The second is how the likes of Crawley have performed recently, going from the Conference to npower League 1 in the space of two seasons. There's nothing wrong trying to emulate that but chairmen have to be aware that such success is the exception to the rule, no matter how much money you spend.
There's also the question of sustainability. When we won two successive promotions at Macclesfield Town in the late 1990s, we were completely out of our depth against the likes of Fulham, Manchester City and Burnley in the Second Division and came straight back down. It was a great journey but because it was so quick, it wasn't one we could maintain.
My point is, Micky was building something at Fleetwood and while a change of manager may bring success and maybe promotion, it's still about the foundations you lay on the journey.
The news from Plymouth Argyle this week is the club are looking to appoint a Director of Football to work with Carl Fletcher. I've still absolutely no idea what the job entails and it'll be interesting to see who is appointed and how it works out.
To be honest, I've always suspected the Director of Football role is a cushy number, sitting in the stands, scribbling a few notes and letting the manager take the blame if the side loses. I've just never understood why a manager would want someone in that position who isn't held as equally accountable when things go wrong.

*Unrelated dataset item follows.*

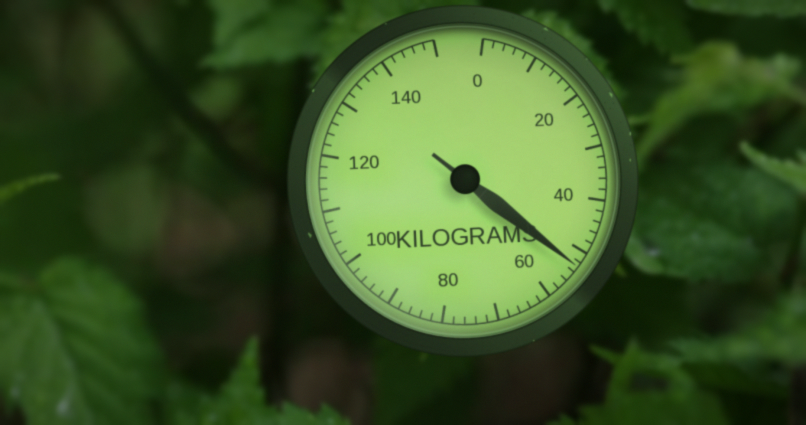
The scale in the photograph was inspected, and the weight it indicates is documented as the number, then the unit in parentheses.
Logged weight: 53 (kg)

Back in the 1990s I was in talks with Norwich City about becoming the club manager. Everything was moving forward until they told me a condition of taking the job was working with a Director of Football. I told them I wanted to bring my own people and in the end, it was the straw that broke the camel's back for both sides.

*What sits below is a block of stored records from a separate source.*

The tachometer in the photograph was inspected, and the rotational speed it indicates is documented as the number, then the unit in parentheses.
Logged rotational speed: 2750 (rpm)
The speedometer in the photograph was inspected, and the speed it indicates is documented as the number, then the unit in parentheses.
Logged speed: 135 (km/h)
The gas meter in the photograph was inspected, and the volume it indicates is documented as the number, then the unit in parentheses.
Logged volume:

Carl has said he's got no problem with the news. At 32, he's a very young manager and Plymouth obviously want to take some of the pressure off him. In my opinion however, bringing in another layer of management is more likely to increase the pressure.

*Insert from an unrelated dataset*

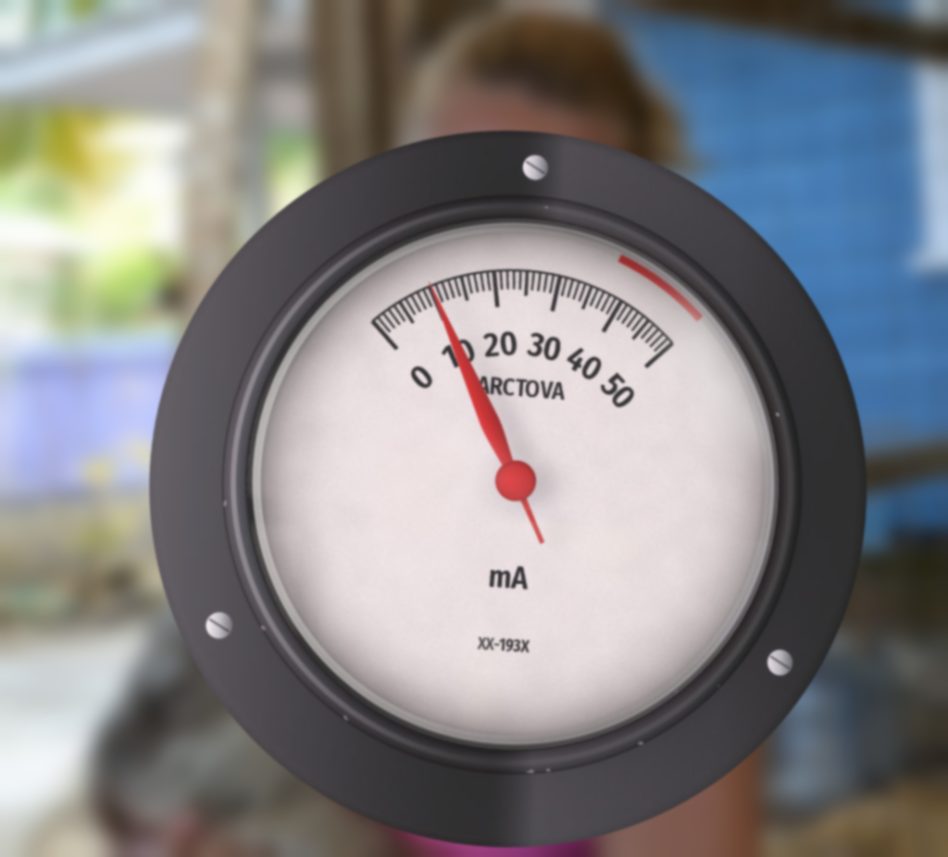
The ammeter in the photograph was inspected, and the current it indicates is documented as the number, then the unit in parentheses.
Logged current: 10 (mA)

One thing is for sure and that is a manager and a Director of Football have to 100 per cent trust between them if the relationship is to stand a chance of working. They've got to be friends otherwise the cracks will appear sooner rather than later.
Wycombe Wanderers beat Bristol Rovers 2-0 on Saturday and to rub salt into the wound for the Pirates, Matthew Lund was sent off to make it four games in a row in which they have finished with 10 men. There's no getting around it, Mark McGhee's side are developing a disciplinary problem.
It's tough for a manager down at the bottom. You want to instil a fighting spirit in your players but there's a fine line between aggression and recklessness and recently, the Rovers boys have stepped over the line. The challenge for Mark now is to get some composure back into the team's performances without losing a competitive edge.
That is easier said than done when you're struggling because you just don't seem to get the luck you need. The important decisions seem to all go against you and in Rovers' case, the cards keep coming. The timing of the tackle is just off and the whole world seems to be against you.